Accompanying a recent Huffington Post article I wrote was a photo of my family, taken by Sara + Ryan Photography. That one photo resulted in so many terrific comments and queries from readers about the duo's work, which is primarily focused on LGBT families, that I thought it would be fun to learn more about Sara and Ryan and their journey to their photographic specialty. Both were happy to share how they became straight allies for LGBT equality and came to specialize in photographing our unique community.
Given that you are both straight, how did you come to specialize in photographing LGBT families?
Sara: My sister is gay, as well as my best friend, and both have long-term partners, but we didn't necessarily intend to specialize in LGBT families and couples, though we always knew we would be open to it. With both of these couples, however, we found that neither had ever had professional photos taken until our sessions with them, as they felt it might be awkward to get pictures taken at a portrait studio.
So they felt more comfortable, given your relationship?
Sara: Yes, because they knew that we were completely comfortable with them being themselves. After that, we started getting a lot of referrals. Of course, we still photograph straight families, as well, but most of our clientele is now in the LGBT community.
Ryan: We talked to a lot of same-sex couples who'd had previous experiences where photographers had assured that they had experience photographing same-sex couples, only to feel that the photographer was a bit uneasy during the shoot, whether being uncomfortable personally or in attempting to pose the couple as a traditional straight couple might be.
Do you think some photographers may have an issue capturing the intimacy a same-gender couple might express?
Ryan: We haven't experienced that firsthand. We only know that we've had clients tell us on more than one occasion that some photographers will say they are comfortable but then give off a very different vibe during the photo shoot. We are truly comfortable and enjoy couples being themselves -- hugging, kissing, and complete public displays of affection.
What has the reaction been to your focus on the LGBT community?
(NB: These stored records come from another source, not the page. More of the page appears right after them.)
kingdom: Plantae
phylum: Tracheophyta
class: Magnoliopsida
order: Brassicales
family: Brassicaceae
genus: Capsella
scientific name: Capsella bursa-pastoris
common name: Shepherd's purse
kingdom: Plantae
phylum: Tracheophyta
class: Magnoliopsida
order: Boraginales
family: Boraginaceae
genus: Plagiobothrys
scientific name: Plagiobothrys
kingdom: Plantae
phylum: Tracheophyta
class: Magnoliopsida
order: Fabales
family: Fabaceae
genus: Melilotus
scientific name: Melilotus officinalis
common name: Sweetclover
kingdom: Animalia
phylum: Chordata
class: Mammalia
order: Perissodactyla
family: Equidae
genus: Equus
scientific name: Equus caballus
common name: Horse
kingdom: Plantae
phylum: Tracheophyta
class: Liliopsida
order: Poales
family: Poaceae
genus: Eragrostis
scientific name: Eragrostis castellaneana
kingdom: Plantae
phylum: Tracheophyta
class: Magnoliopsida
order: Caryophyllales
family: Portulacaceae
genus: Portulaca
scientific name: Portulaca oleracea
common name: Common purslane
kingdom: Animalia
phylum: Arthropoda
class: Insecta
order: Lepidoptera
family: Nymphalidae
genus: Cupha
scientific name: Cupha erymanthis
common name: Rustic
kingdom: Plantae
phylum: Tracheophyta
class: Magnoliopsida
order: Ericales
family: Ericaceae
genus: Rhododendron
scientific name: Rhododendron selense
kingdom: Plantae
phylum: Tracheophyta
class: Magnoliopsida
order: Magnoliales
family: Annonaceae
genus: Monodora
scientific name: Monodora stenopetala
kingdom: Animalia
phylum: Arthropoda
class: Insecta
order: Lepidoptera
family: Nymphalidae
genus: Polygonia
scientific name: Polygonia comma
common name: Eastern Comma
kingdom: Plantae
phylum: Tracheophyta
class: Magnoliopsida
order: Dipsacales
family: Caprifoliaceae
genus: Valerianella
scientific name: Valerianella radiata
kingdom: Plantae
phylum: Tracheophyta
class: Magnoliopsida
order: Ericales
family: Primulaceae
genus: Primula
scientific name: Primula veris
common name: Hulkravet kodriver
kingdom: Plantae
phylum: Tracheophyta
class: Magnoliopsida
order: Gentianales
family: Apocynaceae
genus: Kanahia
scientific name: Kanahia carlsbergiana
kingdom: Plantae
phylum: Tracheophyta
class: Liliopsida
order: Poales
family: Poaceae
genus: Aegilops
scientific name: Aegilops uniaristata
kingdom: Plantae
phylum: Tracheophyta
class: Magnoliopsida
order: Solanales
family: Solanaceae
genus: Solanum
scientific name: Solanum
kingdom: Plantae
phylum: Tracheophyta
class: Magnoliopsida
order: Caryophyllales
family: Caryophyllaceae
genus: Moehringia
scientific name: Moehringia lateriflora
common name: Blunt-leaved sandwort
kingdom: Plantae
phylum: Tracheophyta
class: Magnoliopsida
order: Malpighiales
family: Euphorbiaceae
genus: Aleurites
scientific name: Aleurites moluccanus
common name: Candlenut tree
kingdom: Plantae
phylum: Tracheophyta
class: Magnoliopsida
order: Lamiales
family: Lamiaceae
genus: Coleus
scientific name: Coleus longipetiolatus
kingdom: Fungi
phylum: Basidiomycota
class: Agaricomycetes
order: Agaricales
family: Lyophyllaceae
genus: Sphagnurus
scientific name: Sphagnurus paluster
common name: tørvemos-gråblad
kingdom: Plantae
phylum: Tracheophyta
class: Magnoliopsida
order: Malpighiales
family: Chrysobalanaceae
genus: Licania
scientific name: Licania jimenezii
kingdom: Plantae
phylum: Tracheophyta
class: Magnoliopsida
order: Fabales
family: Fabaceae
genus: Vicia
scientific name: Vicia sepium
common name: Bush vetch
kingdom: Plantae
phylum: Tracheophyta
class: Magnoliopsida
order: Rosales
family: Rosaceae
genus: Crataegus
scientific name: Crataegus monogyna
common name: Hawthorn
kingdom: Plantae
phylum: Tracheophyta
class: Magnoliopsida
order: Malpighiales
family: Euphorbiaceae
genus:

Sara: We got a little skepticism from a few people as to why a straight couple would want to specialize in LGBT couples and family photography, but for the most part the community has embraced us, just as we have embraced them.
Aside from your friends, what connections did you have to the LGBT community?
Sara: Through our photography we've met a lot of truly awesome people and have developed some really wonderful friendships, and we've become LGBT advocates. I now volunteer for the Trevor Project, which is an awesome experience, though it can be heartbreaking at times.
How do you first approach a new photography assignment?
Sara: Our first goal is to make sure we connect and get to know them, as we try to capture who the clients really are. We don't go into it thinking about a pose or "great idea" so much. It's more about how we will get them comfortable so that the shots sort of make themselves happen.
What's the most important element in creating a good picture?
Ryan: Photographing people is all about timing, light and emotion. Lighting must be just right, emotions must be flying, and timing is most critical; the shutter has to be fired at just the right moment, and that means anticipation, too.
Sara: I'd say lighting, composition and perfect exposure are all important. However, when I have those three, and I press the shutter just when I see a genuine moment between people, knowing it will later evoke an emotion, that's when I feel like I've got a good shot.
What advice do you give to those you are photographing?
Sara: To be themselves and not worry about trying to pose for a picture. Most people get in front of a camera and already have a predisposition about how they are supposed to act, so I try to get them to engage with each other instead of worrying about what I'm doing.
Ryan: I always tell them to ignore my presence and get lost in each other and the moment. I am interested in capturing raw emotions and moments in the truest sense, and I can think of no better way than bringing people into a setting and helping them disappear into each other or themselves.
What photographers have most influenced your own style?
Ryan: Some of my favorite photographers include Dorothea Lange, Yousuf Karsh and Ansel Adams. But when it comes to anything I do, I have always enjoyed trying to march to the beat of my own drum.
As straight allies, what do you see as the biggest issues facing the LGBT community?
Sara: LGBT people still don't have the same basic human rights that I do. There's no reason for that. The amount of ignorance and discrimination among some politicians, lawmakers and religious leaders who work every day to prevent equality is truly sad.
Ryan: No person should be discriminated against. All people should have a right to a legally recognized marriage.
How important is it for straight allies to voice their support?
Sara: As humans, it's easy to overlook what doesn't directly affect us. We see it as "their fight." I think when straight people come out to fully support the LGBT community, it opens the eyes of a lot of other people. We've seen it with our own friends and family; they see what we've done, and they now proudly advocate for LGBT rights.
Ryan: Given that most of those opposed to equality are straight, it is important that straight allies stand up to them. Straight allies need to speak out everywhere possible, and let their support be known. Many of the greatest people I know are gay. We need to create a world in which all people are valued, regardless of sex, race or creed.